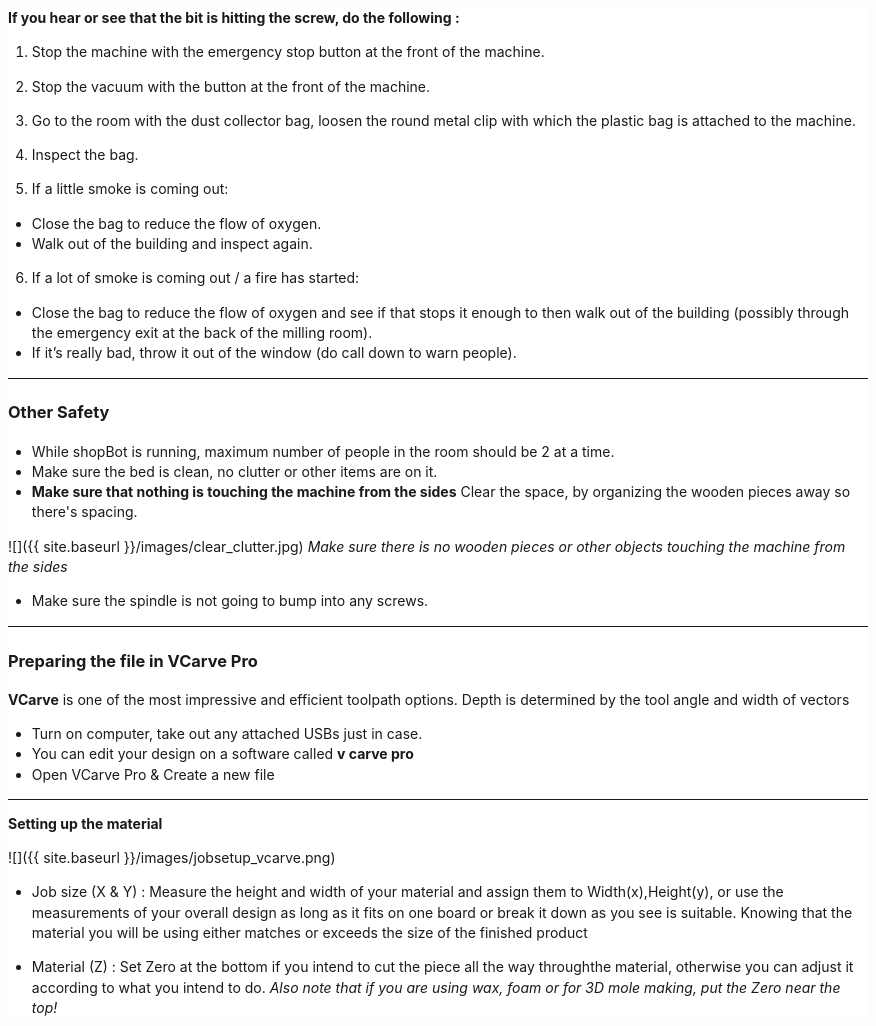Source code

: 
**If you hear or see that the bit is hitting the screw, do the following :**
1. Stop the machine with the emergency stop button at the front of the machine.
2. Stop the vacuum with the button at the front of the machine.
3. Go to the room with the dust collector bag, loosen the round metal clip with which the plastic bag is attached to the machine.
4. Inspect the bag.

5. If a little smoke is coming out:
* Close the bag to reduce the flow of oxygen.
* Walk out of the building and inspect again.

6. If a lot of smoke is coming out / a fire has started:
* Close the bag to reduce the flow of oxygen and see if that stops it enough to then walk out of the building (possibly through the emergency exit at the back of the milling room).
* If it’s really bad, throw it out of the window (do call down to warn people).

---

### Other Safety

* While shopBot is running, maximum number of people in the room should be 2 at a time.
* Make sure the bed is clean, no clutter or other items are on it.
* **Make sure that nothing is touching the machine from the sides** Clear the space, by organizing the wooden pieces away so there's spacing.

![]({{ site.baseurl }}/images/clear_clutter.jpg)
*Make sure there is no wooden pieces or other objects touching the machine from the sides*
* Make sure the spindle is not going to bump into any screws.

---
### Preparing the file in **VCarve Pro**

**VCarve** is one of the most impressive and efficient toolpath options. Depth is determined by the tool angle and width of vectors

* Turn on computer, take out any attached USBs just in case.
* You can edit your design on a software called **v carve pro**
* Open VCarve Pro & Create a new file

---
**Setting up the material**


![]({{ site.baseurl }}/images/jobsetup_vcarve.png)

* Job size (X & Y) : Measure the height and width of your material and assign them to Width(x),Height(y), or use the measurements of your overall design as long as it fits on one board or break it down as you see is suitable. Knowing that the material you will be using either matches or exceeds the size of the finished product

* Material (Z) : Set Zero at the bottom if you intend to cut the piece all the way throughthe material, otherwise you can adjust it according to what you intend to do.
*Also note that if you are using wax, foam or for 3D mole making, put the Zero near the top!*
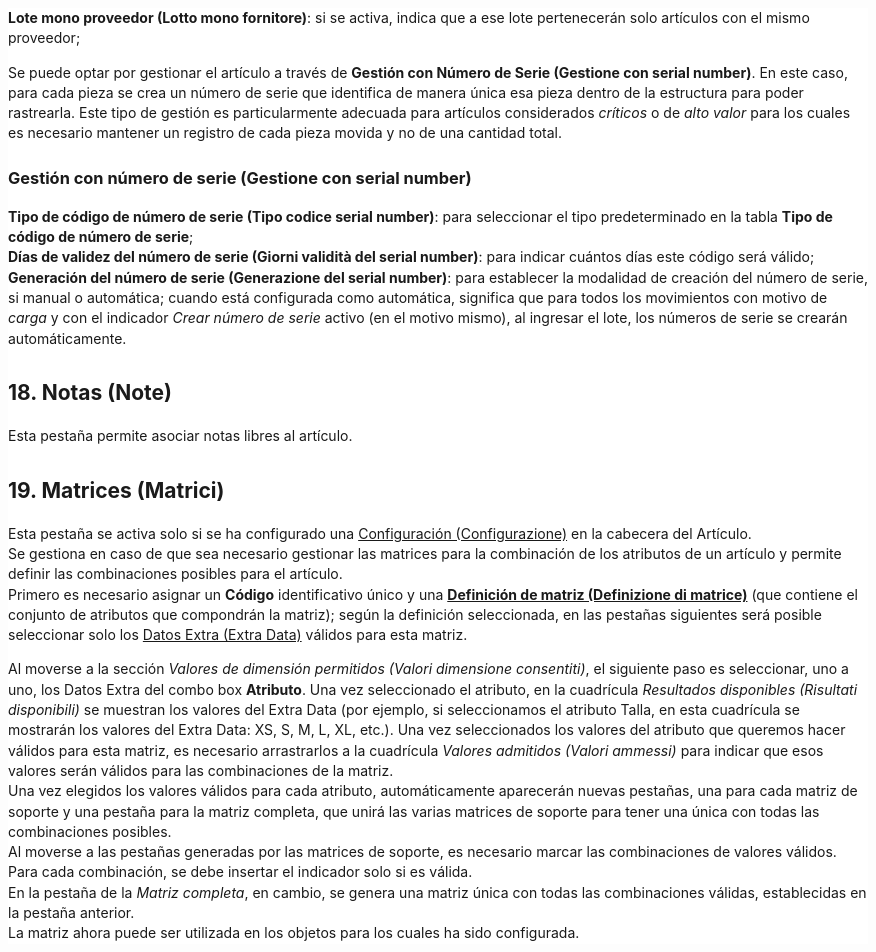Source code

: **Lote mono proveedor (Lotto mono fornitore)**: si se activa, indica que a ese lote pertenecerán solo artículos con el mismo proveedor;  

Se puede optar por gestionar el artículo a través de **Gestión con Número de Serie (Gestione con serial number)**. En este caso, para cada pieza se crea un número de serie que identifica de manera única esa pieza dentro de la estructura para poder rastrearla. Este tipo de gestión es particularmente adecuada para artículos considerados *críticos* o de *alto valor* para los cuales es necesario mantener un registro de cada pieza movida y no de una cantidad total.

### Gestión con número de serie (Gestione con serial number)

**Tipo de código de número de serie (Tipo codice serial number)**: para seleccionar el tipo predeterminado en la tabla **Tipo de código de número de serie**;  
**Días de validez del número de serie (Giorni validità del serial number)**: para indicar cuántos días este código será válido;  
**Generación del número de serie (Generazione del serial number)**: para establecer la modalidad de creación del número de serie, si manual o automática; cuando está configurada como automática, significa que para todos los movimientos con motivo de *carga* y con el indicador *Crear número de serie* activo (en el motivo mismo), al ingresar el lote, los números de serie se crearán automáticamente.

## 18. **Notas (Note)**

Esta pestaña permite asociar notas libres al artículo.

## 19. **Matrices (Matrici)**

Esta pestaña se activa solo si se ha configurado una [Configuración (Configurazione)](/docs/configurations/tables/CPQ/principal-configurations) en la cabecera del Artículo.  
Se gestiona en caso de que sea necesario gestionar las matrices para la combinación de los atributos de un artículo y permite definir las combinaciones posibles para el artículo.  
Primero es necesario asignar un **Código** identificativo único y una **[Definición de matriz (Definizione di matrice)](/docs/configurations/tables/CPQ/matrices-definition)** (que contiene el conjunto de atributos que compondrán la matriz); según la definición seleccionada, en las pestañas siguientes será posible seleccionar solo los [Datos Extra (Extra Data)](/docs/configurations/utility/extra-data/extradata/search-extradata) válidos para esta matriz.  

Al moverse a la sección *Valores de dimensión permitidos (Valori dimensione consentiti)*, el siguiente paso es seleccionar, uno a uno, los Datos Extra del combo box **Atributo**. Una vez seleccionado el atributo, en la cuadrícula *Resultados disponibles (Risultati disponibili)* se muestran los valores del Extra Data (por ejemplo, si seleccionamos el atributo Talla, en esta cuadrícula se mostrarán los valores del Extra Data: XS, S, M, L, XL, etc.). Una vez seleccionados los valores del atributo que queremos hacer válidos para esta matriz, es necesario arrastrarlos a la cuadrícula *Valores admitidos (Valori ammessi)* para indicar que esos valores serán válidos para las combinaciones de la matriz.  
Una vez elegidos los valores válidos para cada atributo, automáticamente aparecerán nuevas pestañas, una para cada matriz de soporte y una pestaña para la matriz completa, que unirá las varias matrices de soporte para tener una única con todas las combinaciones posibles.  
Al moverse a las pestañas generadas por las matrices de soporte, es necesario marcar las combinaciones de valores válidos. Para cada combinación, se debe insertar el indicador solo si es válida.  
En la pestaña de la *Matriz completa*, en cambio, se genera una matriz única con todas las combinaciones válidas, establecidas en la pestaña anterior.  
La matriz ahora puede ser utilizada en los objetos para los cuales ha sido configurada.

What needs to be done ->
Out of the entries, pull every line that mentions "puede".

Task solution ->
Se puede optar por gestionar el artículo a través de **Gestión con Número de Serie (Gestione con serial number)**. En este caso, para cada pieza se crea un número de serie que identifica de manera única esa pieza dentro de la estructura para poder rastrearla. Este tipo de gestión es particularmente adecuada para artículos considerados *críticos* o de *alto valor* para los cuales es necesario mantener un registro de cada pieza movida y no de una cantidad total.
La matriz ahora puede ser utilizada en los objetos para los cuales ha sido configurada.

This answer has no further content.